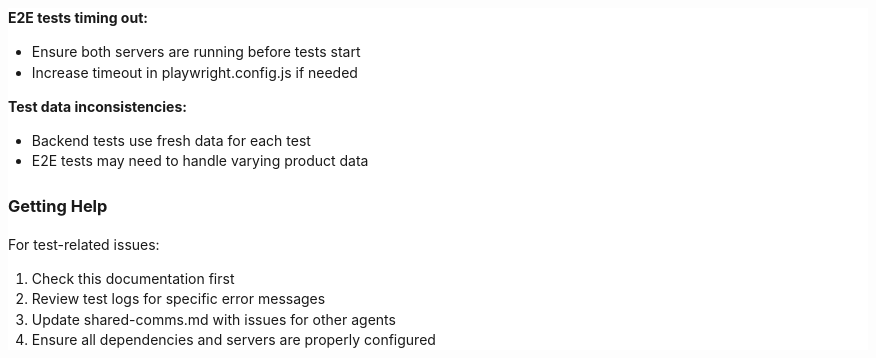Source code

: **E2E tests timing out:**
- Ensure both servers are running before tests start
- Increase timeout in playwright.config.js if needed

**Test data inconsistencies:**
- Backend tests use fresh data for each test
- E2E tests may need to handle varying product data

### Getting Help

For test-related issues:
1. Check this documentation first
2. Review test logs for specific error messages
3. Update shared-comms.md with issues for other agents
4. Ensure all dependencies and servers are properly configured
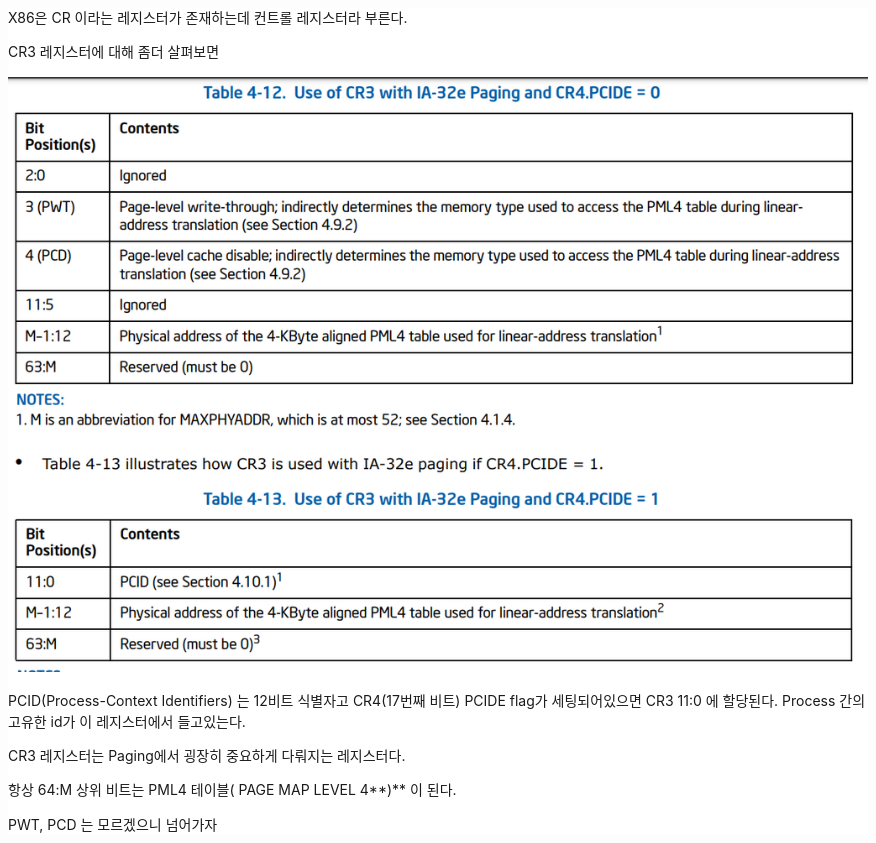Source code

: X86은 CR 이라는 레지스터가 존재하는데 컨트롤 레지스터라 부른다.

CR3 레지스터에 대해 좀더 살펴보면

![Untitled](/images/tlbpaging/Untitled%206.png)

PCID(Process-Context Identifiers) 는 12비트 식별자고 CR4(17번째 비트) PCIDE flag가 세팅되어있으면 CR3 11:0 에 할당된다. Process 간의 고유한 id가 이 레지스터에서 들고있는다.

CR3 레지스터는 Paging에서 굉장히 중요하게 다뤄지는 레지스터다.

항상 64:M 상위 비트는 PML4 테이블( PAGE MAP LEVEL 4**)** 이 된다. 

PWT, PCD 는 모르겠으니 넘어가자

• • • • • • •

ASSIGNMENT >>
Nothing but the lines from the first line of the data through the line with "1. Check this documentation first" belongs in the answer, copied exactly and without pictures.

WRITTEN REPLY >>
Source code

: **E2E tests timing out:**
- Ensure both servers are running before tests start
- Increase timeout in playwright.config.js if needed

**Test data inconsistencies:**
- Backend tests use fresh data for each test
- E2E tests may need to handle varying product data

### Getting Help

For test-related issues:
1. Check this documentation first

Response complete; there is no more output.